In May of 1998 the AOOTM procedure was introduced at the 98th Annual Session of the American Association of Orthodontics through a table clinic, doctor’s roundtable discussion, and a scientific poster board presentation. The response and interest generated by the presentations was very gratifying.

We have founded a company, Wilckodontics, Inc., which will act as teaching mechanism to train and certify clinical specialists in the proper delivery of the Wilckodontics® System, which includes the AOOTM procedure. An important part of the Wilckodontics® System is teaching the professional how to market the AOOTM procedure to the patient and parents and to supply him/her with an array of marketing materials to help them sell the procedure.

How much does orthodontics cost?

Generally speaking, the price is different for each patient. It all depends on the length and type of treatment required. Fees are based on how much treatment the teeth need. After our first assessment, the orthodontist will give you a better idea of the costs involved.

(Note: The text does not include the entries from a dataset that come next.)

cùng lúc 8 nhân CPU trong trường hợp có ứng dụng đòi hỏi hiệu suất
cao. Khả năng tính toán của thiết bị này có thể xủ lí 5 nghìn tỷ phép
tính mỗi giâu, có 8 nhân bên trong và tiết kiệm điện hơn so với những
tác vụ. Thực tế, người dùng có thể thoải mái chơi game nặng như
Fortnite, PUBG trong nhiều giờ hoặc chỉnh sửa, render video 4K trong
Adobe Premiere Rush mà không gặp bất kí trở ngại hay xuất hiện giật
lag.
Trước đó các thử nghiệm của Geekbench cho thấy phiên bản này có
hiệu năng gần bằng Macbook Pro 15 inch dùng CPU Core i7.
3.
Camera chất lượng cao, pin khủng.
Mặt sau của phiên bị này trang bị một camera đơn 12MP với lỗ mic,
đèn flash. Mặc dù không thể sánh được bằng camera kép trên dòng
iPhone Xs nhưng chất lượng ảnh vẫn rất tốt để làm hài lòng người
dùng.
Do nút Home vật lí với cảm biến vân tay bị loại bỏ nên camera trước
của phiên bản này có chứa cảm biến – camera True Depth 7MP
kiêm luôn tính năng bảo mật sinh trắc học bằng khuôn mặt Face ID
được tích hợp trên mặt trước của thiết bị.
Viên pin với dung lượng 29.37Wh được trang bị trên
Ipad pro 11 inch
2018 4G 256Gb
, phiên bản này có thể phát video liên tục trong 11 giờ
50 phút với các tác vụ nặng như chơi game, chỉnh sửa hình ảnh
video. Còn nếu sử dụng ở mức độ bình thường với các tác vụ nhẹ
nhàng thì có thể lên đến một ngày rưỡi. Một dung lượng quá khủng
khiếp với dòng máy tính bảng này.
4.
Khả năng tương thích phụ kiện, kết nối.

Can I pay for my treatment in instalments?

Absolutely. Most times, patients pay an initial fee and then divide the balance equally over the ACTIVE treatment time (on average 18-24 months). The good thing is, there are no taxes or interest on these payments since they are for services rendered. Your fee also includes the retention portion. Treatment will be completed when the braces are removed or you are on your final Invisalign aligner.

When are my braces coming off?

We understand how anxious you are to get your braces off however, identifying when they will be removed and the exact date the treatment ends is never easy. There are several factors that could affect the outcome including patient compliance, the general health of surrounding tissues, bone density, and cancelled or missed appointments. That being said, we can give you a rough idea of how many months of treatment you can expect.

Why do I have spaces between my teeth? There weren’t any before I started treatment.

Sometimes we may need to create spaces to help align areas that were very crowded. Rest assured, that all spaces will be closed at the end of treatment, unless otherwise specified at the beginning.

Why are elastics worn during treatment? What do they do?

Elastics help us to move teeth individually and help correct the bite by pulling teeth in one jaw against teeth in the opposing jaw. Elastics are worn full time but not always for the duration of the entire treatment. Compliance is extremely important.

What determines whether or not I’m a good candidate for invisalign?

A preliminary examination can determine if it’s right for you, but most people are good candidates for Invisalign. In cases where extractions or surgery are necessary, invisalign may not be an option.

What happens if my invisalign aligner breaks or I lose the aligner that I am wearing?

Unfortunately, we will need to replace that aligner with a new one. (An extra cost will be incurred)

What causes gum inflammation during orthodontic treatment?

The most common reason gums get inflamed during treatment is because of poor oral hygiene. It is important that you are extra diligent about brushing and flossing every day.

Can I reduce the length of my treatment by scheduling more appointments?

Not necessarily…wires need to be active for a pre-determined amount of time (as are Invisalign aligners) and changing them more frequently does not help teeth move quicker.